ATLANTA (AP) - Georgia Tech's nuclear reactor will not be started up again, a decision that elates antinuclear groups who have protested the reactor's alleged lack of safety.
"It is a progressive decision," said Glenn Carroll of Georgians Against Nuclear Energy. "We hope we can assist Tech in conceiving of a responsible decommissioning plan that does not resort to land-filling the reactor parts."
Tech officials said Wednesday that the decision was based on the age of the 33-year-old reactor and the school's underutilization of the reactor for research and teaching.
The reactor, located at the Neely Nuclear Research Center in the heart of the Tech campus, was used for research before being shut down in November 1995 prior to the Olympics for security reasons. It was less than half a mile from the Olympic Village on the Tech campus.
The Atlanta university plans to submit a detailed plan and cost estimates within two years to the Nuclear Regulatory Commission to decommission the 5 million-watt reactor.
The permanent shutdown is "the first step towards decommissioning," said Narl Davidson, acting dean of Tech's School of Engineering.
Three years ago, GANE and other antinuclear groups filed formal protests with the NRC over the agency's proposal to renew Tech's reactor operator license for another 20 years. They claimed the reactor was unsafe and unnecessary and that its bomb-grade uranium fuel was a potential target for terrorists.
But the NRC in May decided to renew Tech's license.
When Tech, the NRC and the Department of Energy chose to remove the uranium in the reactor prior to the Olympics, the fuel was hauled to the Savannah River Site near Augusta for storage. Replacement fuel for the reactor was never shipped to Tech, Davidson said.

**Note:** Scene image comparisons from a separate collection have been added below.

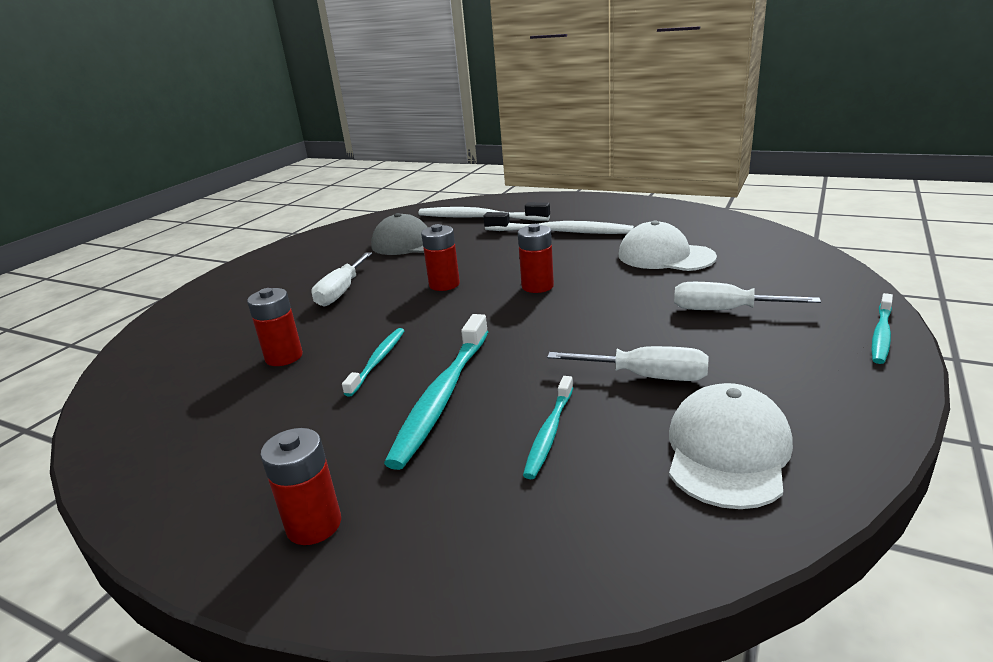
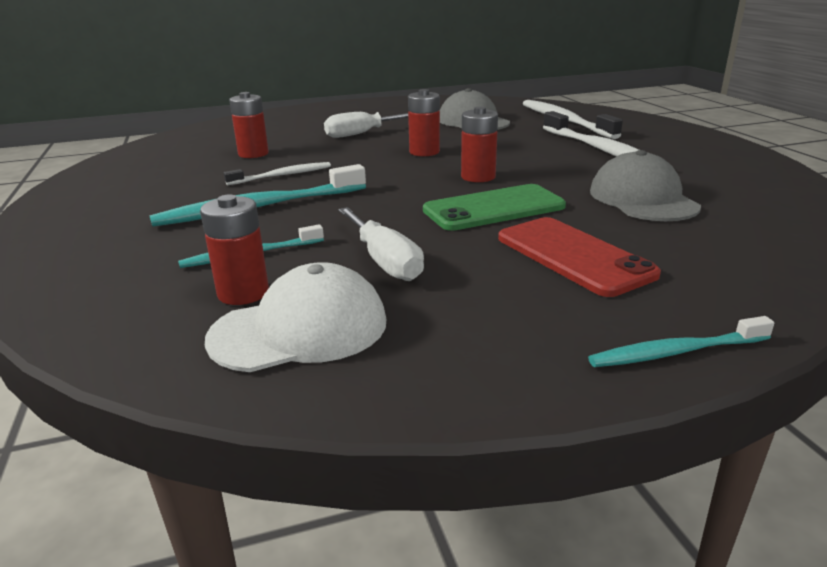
camera: 45 degrees right, 0 degrees up
red battery [261,428,341,545] -> red battery moved to [200,194,269,305]
turquoise toothbrush [342,328,405,397] -> white toothbrush [224,162,331,185]
white cap [619,221,717,271] -> grey cap [590,150,701,221]
white screwdriver [674,282,821,310] -> red phone [498,217,661,297]
none -> green phone [423,184,566,231]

The reactor opened in 1964 as a state-of-the-art research facility where engineers would train to operate commercial nuclear power plants and researchers would explore the frontiers of biology and materials sciences.
Now, with the nuclear industry nearly at a standstill, the construction of dozens of nuclear power plants has been delayed or canceled, sharply curtailing the need for nuclear engineers.